Requests for reprints: Alberto Broniscer, Department of Oncology, St. Jude Children's Research Hospital, 332 North Lauderdale, Mail Stop 260, Memphis, TN 38105. Phone: 901-495-4925; Fax: 901-521-9005; E-mail: alberto.broniscer{at}stjude.org.

Purpose: To estimate the maximum tolerated dose (MTD) and dose-limiting toxicity (DLT) of escalating doses of temozolomide combined with O⁶-benzylguanine in patients 21 years with recurrent brain tumors.

Experimental Design: Treatment strata consisted of patients who had previously received no or local radiotherapy (Str1) and patients who had undergone craniospinal radiotherapy or myeloablative chemotherapy (Str2). One-hour i.v. administration of O⁶-benzylguanine at 120 mg/m² was followed by 48-h continuous infusion at 30 mg/m²/day. Single-dose temozolomide at five dosage levels (267, 355, 472, 628, and 835 mg/m²) was given at least 6 h after completion of O⁶-benzylguanine bolus. Treatment was repeated after recovery from toxicities at least 4 weeks apart for a maximum of 12 courses. Dose escalation followed the modified continual reassessment method. Pharmacokinetic analyses of temozolomide and 5-triazeno imidazole carboxamide (MTIC) were done in 28 patients.

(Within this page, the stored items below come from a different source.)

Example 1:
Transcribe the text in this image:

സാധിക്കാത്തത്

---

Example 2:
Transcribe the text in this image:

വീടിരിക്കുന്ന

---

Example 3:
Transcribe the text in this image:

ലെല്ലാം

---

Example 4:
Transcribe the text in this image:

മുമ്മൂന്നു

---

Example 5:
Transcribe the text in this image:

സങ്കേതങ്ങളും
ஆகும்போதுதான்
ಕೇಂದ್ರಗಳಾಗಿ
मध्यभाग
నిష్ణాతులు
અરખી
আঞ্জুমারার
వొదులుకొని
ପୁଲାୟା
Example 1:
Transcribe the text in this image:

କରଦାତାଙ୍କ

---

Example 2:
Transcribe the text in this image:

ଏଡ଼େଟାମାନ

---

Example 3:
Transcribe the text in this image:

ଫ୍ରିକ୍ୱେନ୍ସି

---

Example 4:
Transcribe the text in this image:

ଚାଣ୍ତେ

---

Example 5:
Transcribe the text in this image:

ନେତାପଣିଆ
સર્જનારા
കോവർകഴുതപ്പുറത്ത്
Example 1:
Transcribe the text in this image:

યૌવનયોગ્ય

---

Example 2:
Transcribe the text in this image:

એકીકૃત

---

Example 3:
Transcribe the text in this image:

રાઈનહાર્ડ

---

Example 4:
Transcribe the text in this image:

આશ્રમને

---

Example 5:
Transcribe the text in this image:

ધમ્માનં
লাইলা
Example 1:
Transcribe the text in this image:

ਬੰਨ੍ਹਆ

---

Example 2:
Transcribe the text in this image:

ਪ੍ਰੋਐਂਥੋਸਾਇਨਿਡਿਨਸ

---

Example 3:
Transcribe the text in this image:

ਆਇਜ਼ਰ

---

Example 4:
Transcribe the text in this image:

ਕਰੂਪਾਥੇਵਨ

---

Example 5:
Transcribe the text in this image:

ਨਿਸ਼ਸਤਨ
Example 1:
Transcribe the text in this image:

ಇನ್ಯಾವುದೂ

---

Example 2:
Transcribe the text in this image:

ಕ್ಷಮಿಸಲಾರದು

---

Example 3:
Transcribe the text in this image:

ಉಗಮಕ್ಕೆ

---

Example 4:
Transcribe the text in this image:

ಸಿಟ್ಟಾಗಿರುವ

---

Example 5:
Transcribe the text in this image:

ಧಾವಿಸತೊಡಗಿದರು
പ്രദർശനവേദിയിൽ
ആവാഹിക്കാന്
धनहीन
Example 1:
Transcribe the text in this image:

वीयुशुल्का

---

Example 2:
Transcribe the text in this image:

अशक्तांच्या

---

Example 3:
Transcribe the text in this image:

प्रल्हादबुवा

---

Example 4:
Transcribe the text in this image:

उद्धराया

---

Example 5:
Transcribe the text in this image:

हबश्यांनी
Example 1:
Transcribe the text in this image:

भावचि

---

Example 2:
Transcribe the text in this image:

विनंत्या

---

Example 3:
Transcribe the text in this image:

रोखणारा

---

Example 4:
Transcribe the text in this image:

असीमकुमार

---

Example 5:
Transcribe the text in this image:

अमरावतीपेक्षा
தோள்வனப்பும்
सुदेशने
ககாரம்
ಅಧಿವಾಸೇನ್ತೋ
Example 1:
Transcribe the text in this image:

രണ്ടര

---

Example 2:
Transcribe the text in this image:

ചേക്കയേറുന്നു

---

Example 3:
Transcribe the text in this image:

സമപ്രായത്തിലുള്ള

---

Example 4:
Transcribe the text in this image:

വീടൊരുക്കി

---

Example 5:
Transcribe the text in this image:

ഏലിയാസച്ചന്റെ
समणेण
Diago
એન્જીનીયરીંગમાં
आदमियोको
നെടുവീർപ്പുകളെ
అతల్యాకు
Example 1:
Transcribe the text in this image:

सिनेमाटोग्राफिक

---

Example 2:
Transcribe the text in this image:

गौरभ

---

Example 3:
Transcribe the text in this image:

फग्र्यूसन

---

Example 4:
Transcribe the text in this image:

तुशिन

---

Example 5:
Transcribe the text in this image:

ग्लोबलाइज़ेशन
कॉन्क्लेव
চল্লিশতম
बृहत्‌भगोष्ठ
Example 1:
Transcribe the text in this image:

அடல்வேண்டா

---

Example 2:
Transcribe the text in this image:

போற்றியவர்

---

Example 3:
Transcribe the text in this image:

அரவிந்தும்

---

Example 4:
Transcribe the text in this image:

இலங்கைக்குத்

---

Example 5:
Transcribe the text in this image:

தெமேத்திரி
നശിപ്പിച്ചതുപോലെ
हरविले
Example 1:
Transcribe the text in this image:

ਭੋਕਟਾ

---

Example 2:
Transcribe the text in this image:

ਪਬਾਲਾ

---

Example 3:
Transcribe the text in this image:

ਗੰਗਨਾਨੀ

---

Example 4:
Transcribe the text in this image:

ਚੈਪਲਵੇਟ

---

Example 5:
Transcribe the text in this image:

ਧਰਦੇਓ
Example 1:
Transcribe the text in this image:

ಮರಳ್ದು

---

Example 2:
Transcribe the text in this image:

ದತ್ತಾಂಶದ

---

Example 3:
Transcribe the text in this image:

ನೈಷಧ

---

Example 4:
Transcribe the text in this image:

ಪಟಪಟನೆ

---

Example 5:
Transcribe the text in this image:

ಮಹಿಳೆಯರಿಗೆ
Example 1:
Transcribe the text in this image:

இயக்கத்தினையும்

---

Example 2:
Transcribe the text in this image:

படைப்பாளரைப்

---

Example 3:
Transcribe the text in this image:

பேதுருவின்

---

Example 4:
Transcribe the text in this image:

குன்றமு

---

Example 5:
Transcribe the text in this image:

Results: A total of 44 and 26 eligible patients were enrolled on Str1 and Str2, respectively. Median age at study entry in each stratum was 8.6 and 11.3 years, respectively. Predominant diagnoses were high-grade/brainstem glioma in Str1 and medulloblastoma in Str2. Whereas the estimated MTDs of temozolomide for Str1 and Str2 were 562 and 407 mg/m², respectively, the doses recommended for phase II investigations are 472 and 355 mg/m², respectively. DLTs were predominantly neutropenia and thrombocytopenia. Three patients with gliomas experienced centrally confirmed partial responses to therapy. Four patients completed all planned therapy. Temozolomide and MTIC exposures were statistically associated with temozolomide dosage.

Conclusions: The current schedule of temozolomide and O⁶-benzylguanine is safe and showed modest activity against recurrent brain tumors in children.